Why are you setting a Graphics object to null?
Why have you get your own Graphics class?
You are not supposed to supply your own class. The Graphics object is provided by the runtime environment; whenever the Component appears or reappears, the runtime sends a Graphics object and calls that method. Never call paintComponent directly. And give paintComponent() protected access.
Get rid of the switch altogether. If you want any drawing, do that from inside the symbol object. Give the symbol a method to draw itself which takes that Graphics object as a parameter. Much more object‑oriented.
The compiler error means you told the switch you were sending it an int (choice) and sent it an enum element instead.

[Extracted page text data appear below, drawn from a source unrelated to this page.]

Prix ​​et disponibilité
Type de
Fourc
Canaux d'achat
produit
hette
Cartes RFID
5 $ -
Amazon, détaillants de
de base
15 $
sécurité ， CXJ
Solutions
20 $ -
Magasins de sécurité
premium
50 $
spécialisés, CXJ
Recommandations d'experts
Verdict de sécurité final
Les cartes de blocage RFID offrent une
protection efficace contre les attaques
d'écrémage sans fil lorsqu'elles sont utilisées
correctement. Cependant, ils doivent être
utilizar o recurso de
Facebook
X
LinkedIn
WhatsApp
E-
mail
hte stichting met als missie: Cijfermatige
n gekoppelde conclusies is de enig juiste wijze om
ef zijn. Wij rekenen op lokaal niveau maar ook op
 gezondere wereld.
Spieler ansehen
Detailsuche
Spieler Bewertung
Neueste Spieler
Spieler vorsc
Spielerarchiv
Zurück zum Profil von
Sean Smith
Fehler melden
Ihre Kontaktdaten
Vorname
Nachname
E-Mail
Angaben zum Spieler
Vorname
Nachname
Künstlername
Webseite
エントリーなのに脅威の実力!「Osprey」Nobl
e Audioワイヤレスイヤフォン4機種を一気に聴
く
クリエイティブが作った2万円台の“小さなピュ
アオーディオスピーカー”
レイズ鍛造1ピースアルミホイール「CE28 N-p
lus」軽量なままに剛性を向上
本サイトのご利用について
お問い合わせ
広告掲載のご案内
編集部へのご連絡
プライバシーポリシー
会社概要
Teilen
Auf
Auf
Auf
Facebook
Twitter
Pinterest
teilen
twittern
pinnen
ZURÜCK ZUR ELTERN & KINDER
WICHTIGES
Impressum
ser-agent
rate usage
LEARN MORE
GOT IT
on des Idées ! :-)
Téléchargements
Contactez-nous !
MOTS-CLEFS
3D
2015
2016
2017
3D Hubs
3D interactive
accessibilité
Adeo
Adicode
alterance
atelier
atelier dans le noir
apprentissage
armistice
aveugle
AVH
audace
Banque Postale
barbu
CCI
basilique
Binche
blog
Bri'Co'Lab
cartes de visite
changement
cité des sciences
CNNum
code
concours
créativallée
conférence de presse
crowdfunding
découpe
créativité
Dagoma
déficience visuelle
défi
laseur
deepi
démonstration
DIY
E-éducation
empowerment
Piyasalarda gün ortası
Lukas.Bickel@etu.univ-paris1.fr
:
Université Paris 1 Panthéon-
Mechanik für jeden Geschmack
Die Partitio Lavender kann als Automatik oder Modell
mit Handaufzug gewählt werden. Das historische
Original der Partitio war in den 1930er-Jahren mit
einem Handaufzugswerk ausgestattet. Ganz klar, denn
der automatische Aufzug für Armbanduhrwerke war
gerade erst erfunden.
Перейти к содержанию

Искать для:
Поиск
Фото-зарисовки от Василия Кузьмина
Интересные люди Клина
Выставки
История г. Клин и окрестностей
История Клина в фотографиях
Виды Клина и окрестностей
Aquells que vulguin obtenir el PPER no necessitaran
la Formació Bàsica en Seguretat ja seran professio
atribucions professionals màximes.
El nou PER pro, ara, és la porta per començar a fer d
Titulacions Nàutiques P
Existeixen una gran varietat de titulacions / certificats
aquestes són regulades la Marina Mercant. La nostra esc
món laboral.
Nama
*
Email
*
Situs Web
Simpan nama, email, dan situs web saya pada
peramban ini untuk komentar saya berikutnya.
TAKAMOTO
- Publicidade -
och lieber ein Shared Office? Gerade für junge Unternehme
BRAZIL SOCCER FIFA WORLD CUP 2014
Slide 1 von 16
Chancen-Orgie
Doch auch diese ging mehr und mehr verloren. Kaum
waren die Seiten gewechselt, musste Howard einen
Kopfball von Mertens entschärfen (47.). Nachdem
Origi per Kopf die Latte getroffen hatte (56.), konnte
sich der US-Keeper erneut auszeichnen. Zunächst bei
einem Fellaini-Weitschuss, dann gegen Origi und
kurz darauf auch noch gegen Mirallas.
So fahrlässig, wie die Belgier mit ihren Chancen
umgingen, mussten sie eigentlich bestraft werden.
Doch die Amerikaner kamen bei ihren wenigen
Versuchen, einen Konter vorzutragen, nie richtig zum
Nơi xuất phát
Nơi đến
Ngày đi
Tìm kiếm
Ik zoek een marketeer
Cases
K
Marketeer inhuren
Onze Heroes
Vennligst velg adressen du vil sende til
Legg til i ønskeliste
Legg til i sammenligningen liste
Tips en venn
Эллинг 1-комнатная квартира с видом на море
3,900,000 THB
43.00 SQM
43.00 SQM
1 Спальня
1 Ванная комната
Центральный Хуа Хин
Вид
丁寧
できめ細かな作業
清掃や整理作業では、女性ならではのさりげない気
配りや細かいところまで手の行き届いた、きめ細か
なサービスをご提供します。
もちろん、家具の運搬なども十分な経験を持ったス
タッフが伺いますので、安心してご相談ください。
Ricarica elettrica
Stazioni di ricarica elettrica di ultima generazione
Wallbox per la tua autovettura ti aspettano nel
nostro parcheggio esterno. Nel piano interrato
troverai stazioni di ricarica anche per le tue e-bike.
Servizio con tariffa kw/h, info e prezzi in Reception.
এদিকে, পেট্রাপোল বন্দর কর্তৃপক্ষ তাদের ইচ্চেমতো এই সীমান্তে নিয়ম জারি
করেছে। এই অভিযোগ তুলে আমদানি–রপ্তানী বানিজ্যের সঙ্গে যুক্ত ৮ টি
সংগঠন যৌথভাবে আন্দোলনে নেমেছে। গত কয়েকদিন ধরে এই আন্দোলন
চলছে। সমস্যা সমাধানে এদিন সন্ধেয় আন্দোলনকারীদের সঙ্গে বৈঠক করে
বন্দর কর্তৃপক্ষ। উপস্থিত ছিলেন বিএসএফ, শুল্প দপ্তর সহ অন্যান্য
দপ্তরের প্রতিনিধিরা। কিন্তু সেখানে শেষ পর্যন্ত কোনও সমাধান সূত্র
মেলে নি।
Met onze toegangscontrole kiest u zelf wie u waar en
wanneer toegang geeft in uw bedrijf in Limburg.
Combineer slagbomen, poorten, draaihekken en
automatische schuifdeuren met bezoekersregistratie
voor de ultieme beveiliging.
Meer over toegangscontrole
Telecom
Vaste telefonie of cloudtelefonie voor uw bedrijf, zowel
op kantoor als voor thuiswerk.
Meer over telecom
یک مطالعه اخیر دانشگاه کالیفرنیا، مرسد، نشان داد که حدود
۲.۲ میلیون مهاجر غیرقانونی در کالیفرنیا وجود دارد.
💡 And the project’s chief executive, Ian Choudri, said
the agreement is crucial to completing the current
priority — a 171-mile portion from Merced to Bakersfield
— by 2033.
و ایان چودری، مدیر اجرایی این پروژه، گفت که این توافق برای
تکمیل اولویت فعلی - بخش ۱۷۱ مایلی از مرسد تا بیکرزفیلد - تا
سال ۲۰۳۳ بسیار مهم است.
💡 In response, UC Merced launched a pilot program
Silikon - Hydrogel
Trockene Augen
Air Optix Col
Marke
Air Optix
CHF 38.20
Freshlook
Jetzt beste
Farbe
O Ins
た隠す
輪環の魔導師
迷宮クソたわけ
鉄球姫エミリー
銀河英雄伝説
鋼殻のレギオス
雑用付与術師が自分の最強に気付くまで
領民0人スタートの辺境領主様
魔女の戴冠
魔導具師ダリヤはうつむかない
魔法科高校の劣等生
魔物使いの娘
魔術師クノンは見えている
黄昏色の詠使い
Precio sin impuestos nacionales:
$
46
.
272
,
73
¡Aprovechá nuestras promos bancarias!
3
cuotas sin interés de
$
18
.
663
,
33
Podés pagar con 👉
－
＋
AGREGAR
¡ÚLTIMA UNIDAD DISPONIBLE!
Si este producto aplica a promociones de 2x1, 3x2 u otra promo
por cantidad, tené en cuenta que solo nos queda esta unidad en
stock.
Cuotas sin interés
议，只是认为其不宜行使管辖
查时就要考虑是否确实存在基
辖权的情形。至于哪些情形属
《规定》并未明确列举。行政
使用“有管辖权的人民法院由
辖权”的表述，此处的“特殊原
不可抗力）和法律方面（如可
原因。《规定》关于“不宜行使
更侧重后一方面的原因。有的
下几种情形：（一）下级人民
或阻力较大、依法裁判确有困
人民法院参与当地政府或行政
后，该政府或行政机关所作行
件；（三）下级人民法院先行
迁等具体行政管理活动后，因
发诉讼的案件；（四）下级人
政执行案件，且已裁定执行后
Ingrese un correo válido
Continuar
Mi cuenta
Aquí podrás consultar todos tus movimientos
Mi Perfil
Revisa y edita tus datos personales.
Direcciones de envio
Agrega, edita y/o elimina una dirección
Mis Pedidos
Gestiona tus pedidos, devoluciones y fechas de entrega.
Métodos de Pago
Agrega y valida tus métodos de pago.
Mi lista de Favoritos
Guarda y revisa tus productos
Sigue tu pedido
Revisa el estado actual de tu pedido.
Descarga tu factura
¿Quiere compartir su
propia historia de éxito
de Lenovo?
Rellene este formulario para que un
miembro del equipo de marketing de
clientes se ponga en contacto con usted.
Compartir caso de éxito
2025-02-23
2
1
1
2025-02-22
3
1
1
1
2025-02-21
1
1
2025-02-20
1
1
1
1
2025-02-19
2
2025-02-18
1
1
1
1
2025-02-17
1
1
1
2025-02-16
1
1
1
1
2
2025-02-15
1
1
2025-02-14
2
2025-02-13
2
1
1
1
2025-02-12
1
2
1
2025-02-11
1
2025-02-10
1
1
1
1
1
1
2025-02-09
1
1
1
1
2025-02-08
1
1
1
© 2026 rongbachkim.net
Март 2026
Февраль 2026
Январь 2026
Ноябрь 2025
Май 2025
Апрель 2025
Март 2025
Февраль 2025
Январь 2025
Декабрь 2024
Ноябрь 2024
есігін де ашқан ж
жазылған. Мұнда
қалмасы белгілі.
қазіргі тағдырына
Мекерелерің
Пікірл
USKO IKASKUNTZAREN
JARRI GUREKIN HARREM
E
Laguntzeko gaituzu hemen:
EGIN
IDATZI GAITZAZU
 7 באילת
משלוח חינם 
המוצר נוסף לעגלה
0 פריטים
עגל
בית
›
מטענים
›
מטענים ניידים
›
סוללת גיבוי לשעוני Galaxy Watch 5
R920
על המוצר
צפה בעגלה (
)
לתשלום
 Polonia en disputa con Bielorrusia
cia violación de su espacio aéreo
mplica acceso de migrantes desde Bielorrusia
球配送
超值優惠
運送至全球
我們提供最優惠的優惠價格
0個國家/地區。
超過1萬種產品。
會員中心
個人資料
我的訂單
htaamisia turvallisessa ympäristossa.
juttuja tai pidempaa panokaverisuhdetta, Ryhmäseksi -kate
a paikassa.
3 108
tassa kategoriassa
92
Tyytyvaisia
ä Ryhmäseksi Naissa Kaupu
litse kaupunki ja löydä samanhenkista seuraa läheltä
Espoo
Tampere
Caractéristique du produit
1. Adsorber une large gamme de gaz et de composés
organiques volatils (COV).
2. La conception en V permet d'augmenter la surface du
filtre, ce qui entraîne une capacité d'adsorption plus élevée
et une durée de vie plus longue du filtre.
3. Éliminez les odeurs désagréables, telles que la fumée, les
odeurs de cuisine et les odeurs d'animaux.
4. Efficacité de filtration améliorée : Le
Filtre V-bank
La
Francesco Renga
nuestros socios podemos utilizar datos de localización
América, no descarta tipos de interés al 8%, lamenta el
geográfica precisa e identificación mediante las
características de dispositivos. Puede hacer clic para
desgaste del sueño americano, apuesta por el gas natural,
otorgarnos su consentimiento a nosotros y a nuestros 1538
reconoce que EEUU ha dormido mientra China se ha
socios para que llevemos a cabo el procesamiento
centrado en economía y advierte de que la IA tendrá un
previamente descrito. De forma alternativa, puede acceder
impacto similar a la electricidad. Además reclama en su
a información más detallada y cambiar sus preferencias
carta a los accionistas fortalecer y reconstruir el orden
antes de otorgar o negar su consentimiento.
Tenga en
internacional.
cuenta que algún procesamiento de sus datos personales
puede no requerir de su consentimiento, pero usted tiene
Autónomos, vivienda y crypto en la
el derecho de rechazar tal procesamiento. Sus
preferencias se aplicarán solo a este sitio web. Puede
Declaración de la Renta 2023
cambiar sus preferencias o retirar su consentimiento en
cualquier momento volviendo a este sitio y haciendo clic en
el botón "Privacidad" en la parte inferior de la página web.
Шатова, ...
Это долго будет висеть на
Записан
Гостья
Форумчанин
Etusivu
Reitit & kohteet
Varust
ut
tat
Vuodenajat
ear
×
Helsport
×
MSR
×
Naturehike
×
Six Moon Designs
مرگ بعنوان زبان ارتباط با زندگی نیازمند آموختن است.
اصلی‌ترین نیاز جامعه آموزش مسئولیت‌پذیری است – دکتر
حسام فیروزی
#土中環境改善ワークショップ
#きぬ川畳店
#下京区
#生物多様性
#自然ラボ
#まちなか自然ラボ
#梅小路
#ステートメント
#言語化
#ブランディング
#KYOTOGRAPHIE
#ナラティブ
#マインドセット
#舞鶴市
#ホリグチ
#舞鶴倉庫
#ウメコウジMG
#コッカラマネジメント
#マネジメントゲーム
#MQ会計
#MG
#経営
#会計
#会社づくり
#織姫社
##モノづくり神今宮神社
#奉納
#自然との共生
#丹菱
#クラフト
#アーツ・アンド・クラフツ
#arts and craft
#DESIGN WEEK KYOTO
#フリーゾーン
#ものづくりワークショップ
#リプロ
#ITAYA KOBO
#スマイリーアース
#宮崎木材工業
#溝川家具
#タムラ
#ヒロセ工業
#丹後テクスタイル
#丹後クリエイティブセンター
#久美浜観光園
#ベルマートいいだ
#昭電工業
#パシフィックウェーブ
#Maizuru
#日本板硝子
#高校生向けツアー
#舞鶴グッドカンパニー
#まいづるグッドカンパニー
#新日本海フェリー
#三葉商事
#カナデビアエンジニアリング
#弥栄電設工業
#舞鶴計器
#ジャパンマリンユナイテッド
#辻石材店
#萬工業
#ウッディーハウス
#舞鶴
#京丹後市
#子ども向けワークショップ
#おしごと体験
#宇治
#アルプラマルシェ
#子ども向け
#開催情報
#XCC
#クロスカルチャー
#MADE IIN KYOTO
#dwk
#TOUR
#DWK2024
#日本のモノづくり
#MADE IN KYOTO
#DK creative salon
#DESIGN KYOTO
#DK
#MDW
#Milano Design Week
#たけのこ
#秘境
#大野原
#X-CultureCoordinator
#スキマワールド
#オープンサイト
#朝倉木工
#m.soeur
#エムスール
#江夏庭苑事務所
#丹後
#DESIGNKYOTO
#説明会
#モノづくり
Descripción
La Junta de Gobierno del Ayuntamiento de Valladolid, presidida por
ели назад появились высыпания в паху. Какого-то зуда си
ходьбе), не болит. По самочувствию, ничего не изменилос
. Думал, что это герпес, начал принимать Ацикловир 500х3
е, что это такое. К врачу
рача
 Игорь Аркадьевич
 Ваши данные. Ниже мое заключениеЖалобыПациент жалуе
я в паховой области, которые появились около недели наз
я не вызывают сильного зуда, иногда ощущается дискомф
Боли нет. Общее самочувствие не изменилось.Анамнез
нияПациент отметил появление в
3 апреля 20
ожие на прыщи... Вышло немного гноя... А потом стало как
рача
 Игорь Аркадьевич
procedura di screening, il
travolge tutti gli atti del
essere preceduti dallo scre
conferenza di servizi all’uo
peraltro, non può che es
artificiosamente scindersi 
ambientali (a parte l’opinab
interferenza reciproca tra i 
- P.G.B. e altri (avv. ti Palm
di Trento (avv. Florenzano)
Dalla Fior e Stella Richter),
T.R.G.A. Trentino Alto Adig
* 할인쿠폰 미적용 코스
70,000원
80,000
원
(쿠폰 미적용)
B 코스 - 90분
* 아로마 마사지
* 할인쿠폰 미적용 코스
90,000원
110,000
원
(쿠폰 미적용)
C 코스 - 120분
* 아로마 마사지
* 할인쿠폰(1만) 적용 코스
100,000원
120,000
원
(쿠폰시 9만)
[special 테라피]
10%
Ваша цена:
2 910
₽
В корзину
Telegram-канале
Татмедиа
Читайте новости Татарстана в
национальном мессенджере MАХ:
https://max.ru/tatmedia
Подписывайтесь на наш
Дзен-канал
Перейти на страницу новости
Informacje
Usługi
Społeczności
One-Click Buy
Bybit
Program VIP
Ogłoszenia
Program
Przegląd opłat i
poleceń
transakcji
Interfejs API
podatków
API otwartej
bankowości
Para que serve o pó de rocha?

OK, so you have switch on an int, but the switch cases are Mark - that does not compute. You probably want to switch on a variable of type Mark, but it's hard to tell what's going on, because right before the switch you're declaring "int content = 0". So it's not clear to me what that switch should be doing; it doesn't make sense to switch on something that has a fixed value, even if the types match.
I guess it would be better if I just start over and rethink what is going on. I thank you for your time and effort. Danny Not giving up just backing up and regrouping the thought pattern. Thanks again Danny
Line 16 of your first piece of code: Don't call your own class JButton. There's already a standard class called JButton. Using the same name as a standard class can lead to very confusing errors.
Lines 59-61: There's a standard, public toString method in class Object that you can override. But you have a private ToString method here. That looks very confusing. Did you mean to override toString? Then you should name your method here toString instead of ToString and make it public.
Lines 63, 69, 87: Why do you have your own classes Graphics, Graphics2D and BasicStroke here? Those are all names of standard Java classes; you should not give your classes the same name as standard classes, as I already said above. Why do you need these classes? Remove them and import the standard classes instead:
Line 93: What is this class string for? Why do you need this?
Line 29 of your second piece of code: The variable 'ints' was initialized in line 24 to have 3 elements. Array indices are 0-based, so an array with 3 elements has indices 0, 1, 2. You are trying to access the fourth element (index 3) of an array that has only three elements. That indeed gives you an ArrayIndexOutOfBoundsException.
Where is your class Cell? What type does its getContent() method return?